==== DATASET ====
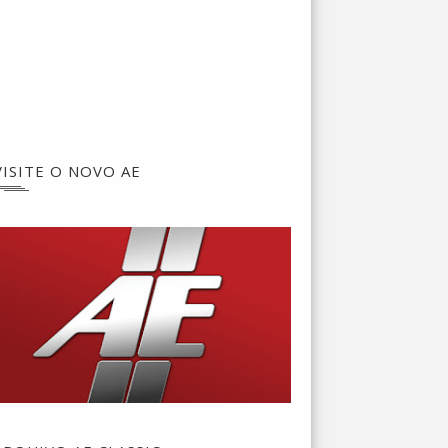
VISITE O NOVO AE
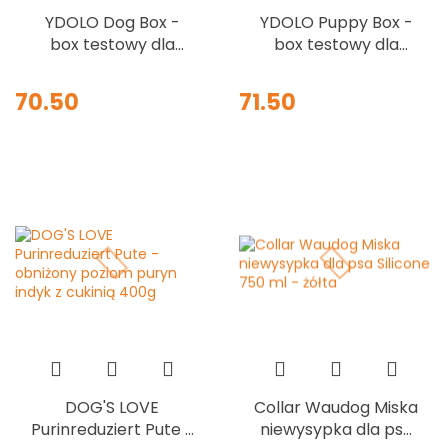
YDOLO Dog Box -
YDOLO Puppy Box -
box testowy dla
box testowy dla
dorosłych psów
szczeniąt
70.50
71.50
DOG'S LOVE
Collar Waudog Miska
Purinreduziert Pute -
niewysypka dla psa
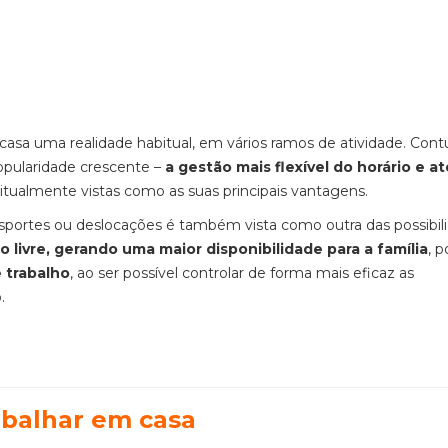
casa uma realidade habitual, em vários ramos de atividade. Contu
pularidade crescente –
a gestão mais flexível do horário e at
itualmente vistas como as suas principais vantagens.
sportes ou deslocações é também vista como outra das possibil
vre, gerando uma maior disponibilidade para a família
, p
 trabalho
, ao ser possível controlar de forma mais eficaz as
o.
abalhar em casa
====
WHAT THE EXERCISE ASKS
Can you write out every line of text from the data above, word for word and in the same order, leaving out the pictures?

YOUR RESPONSE
VISITE O NOVO AE
YDOLO Dog Box -
YDOLO Puppy Box -
box testowy dla
box testowy dla
dorosłych psów
szczeniąt
70.50
71.50
DOG'S LOVE
Collar Waudog Miska
Purinreduziert Pute -
niewysypka dla psa
casa uma realidade habitual, em vários ramos de atividade. Contu
pularidade crescente –
a gestão mais flexível do horário e at
itualmente vistas como as suas principais vantagens.
sportes ou deslocações é também vista como outra das possibil
vre, gerando uma maior disponibilidade para a família
, p
 trabalho
, ao ser possível controlar de forma mais eficaz as
o.
abalhar em casa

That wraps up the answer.